I read The Wednesday Wars a few years back, and while I found it a little improbable (a seventh grade kid who comes to actually appreciate Shakespeare? I taught seventh grade kids, so call me skeptical) that didn't stop me from loving it. Schmidt really is a master of the middle-grade genre, and I love the way he tackles big issues and themes with such simple language. So anyway, when I found Okay for Now available for immediate download from my library, I jumped at it.

And... it was just as good as The Wednesday Wars. Maybe even better. It was essentially the same formula: troubled, base-ball obsessed, middle-school boy makes some unlikely friends, finds inspiration from a high-culture icon (this time Audubon instead of Shakespeare), and finds inner strength in the face of serious issues (slightly more serious in this book-- an abusive father and a friend with cancer), but Schmidt does a really good job with this formula and I wouldn't mind if he wrote ten more books just like it.

I especially appreciate how great these books are for boys. I mean, I don't actually know any middle school aged boys at the moment, so I don't know how well they are actually received by that target audience (I might just be wishing here), but sometimes it feels like no one is writing good fiction for young boys anymore. So many books these days feature female protagonists, and I know the boys I taught were very turned off by any book with a female protagonist (The Hunger Games being the one exception I can think of). So it's really nice to see quality middle-grade books with really well written male protagonists. Schmidt's boys are funny, sweet, at times frustrating (like all boys that age) and very believable. They are just fantastic characters.
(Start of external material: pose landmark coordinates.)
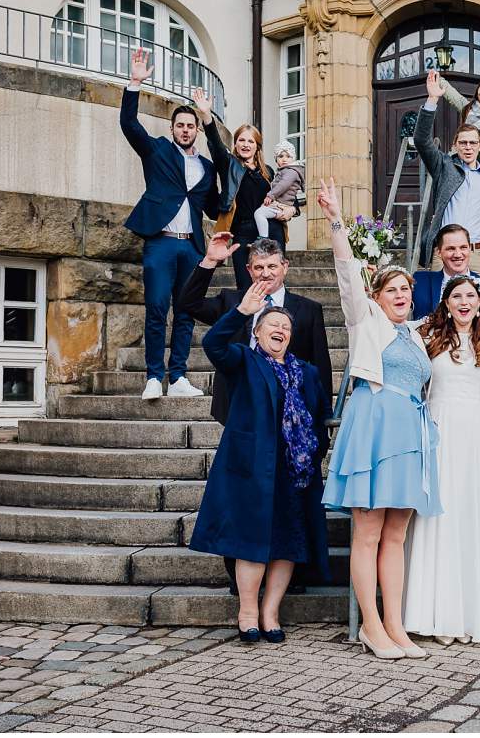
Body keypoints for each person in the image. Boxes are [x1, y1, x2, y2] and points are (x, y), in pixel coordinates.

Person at [316, 177, 438, 661]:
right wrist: (336, 221)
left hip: (410, 432)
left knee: (396, 535)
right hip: (374, 426)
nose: (403, 293)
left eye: (407, 288)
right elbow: (346, 270)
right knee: (367, 534)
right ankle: (370, 625)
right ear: (378, 294)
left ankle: (395, 625)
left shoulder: (417, 332)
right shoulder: (364, 320)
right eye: (394, 288)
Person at [190, 279, 332, 643]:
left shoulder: (307, 372)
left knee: (287, 543)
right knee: (252, 541)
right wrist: (240, 311)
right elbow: (212, 344)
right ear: (257, 332)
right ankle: (248, 612)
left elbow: (318, 415)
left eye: (286, 327)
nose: (281, 331)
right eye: (273, 325)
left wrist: (313, 453)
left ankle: (271, 612)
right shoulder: (245, 360)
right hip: (253, 468)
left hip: (294, 472)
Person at [403, 274, 480, 644]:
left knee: (475, 514)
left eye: (471, 296)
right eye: (457, 296)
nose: (464, 302)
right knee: (441, 516)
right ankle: (439, 614)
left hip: (477, 432)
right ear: (446, 301)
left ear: (478, 301)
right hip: (439, 429)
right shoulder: (425, 334)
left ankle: (474, 612)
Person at [119, 48, 220, 402]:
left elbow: (216, 206)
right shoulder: (158, 150)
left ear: (196, 130)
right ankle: (153, 376)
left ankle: (178, 377)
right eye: (181, 125)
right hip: (161, 243)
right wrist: (134, 83)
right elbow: (130, 126)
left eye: (191, 126)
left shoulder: (207, 167)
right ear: (173, 128)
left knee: (187, 311)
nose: (186, 130)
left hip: (191, 246)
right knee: (158, 307)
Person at [178, 235, 333, 424]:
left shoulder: (309, 309)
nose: (265, 273)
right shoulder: (231, 301)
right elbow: (188, 304)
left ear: (285, 267)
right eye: (259, 267)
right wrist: (210, 261)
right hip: (238, 403)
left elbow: (321, 365)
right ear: (249, 270)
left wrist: (324, 418)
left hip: (289, 407)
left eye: (272, 266)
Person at [192, 88, 297, 291]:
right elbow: (215, 143)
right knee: (247, 288)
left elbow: (289, 195)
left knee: (273, 287)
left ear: (257, 146)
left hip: (273, 230)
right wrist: (206, 115)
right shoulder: (229, 164)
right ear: (236, 144)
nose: (246, 144)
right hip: (243, 232)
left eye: (251, 141)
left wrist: (292, 210)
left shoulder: (268, 171)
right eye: (241, 140)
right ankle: (249, 323)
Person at [416, 70, 480, 274]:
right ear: (455, 145)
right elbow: (422, 141)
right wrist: (432, 99)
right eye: (463, 143)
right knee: (439, 305)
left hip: (478, 253)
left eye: (472, 143)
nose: (468, 147)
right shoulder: (444, 166)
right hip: (445, 251)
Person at [434, 75, 480, 168]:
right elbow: (452, 94)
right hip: (458, 163)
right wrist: (438, 79)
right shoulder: (468, 110)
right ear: (478, 98)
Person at [254, 141, 307, 240]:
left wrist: (270, 195)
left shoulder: (291, 172)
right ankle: (263, 237)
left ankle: (263, 238)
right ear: (276, 159)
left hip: (281, 205)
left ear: (293, 158)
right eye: (281, 156)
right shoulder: (284, 171)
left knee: (259, 213)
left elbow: (283, 185)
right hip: (279, 205)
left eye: (288, 156)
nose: (284, 159)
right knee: (260, 212)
I recommend this one to anybody who enjoys a good a middle-grade book (FYI, you don't need to have read The Wednesday Wars first, but these books are connected a little bit). This was good one to start the New Year off with.

1 comment:

  1. I really wanted to read this book two years ago when it was getting so much attention for the Newbery. And then, when it didn't end up winning anything, I kind of forgot about it. Thanks for reminding me. I have to say, I didn't love The Wednesday Wars (I didn't hate it either--it was just so-so for me), but I like Schmidt's style, so I definitely still want to read this one.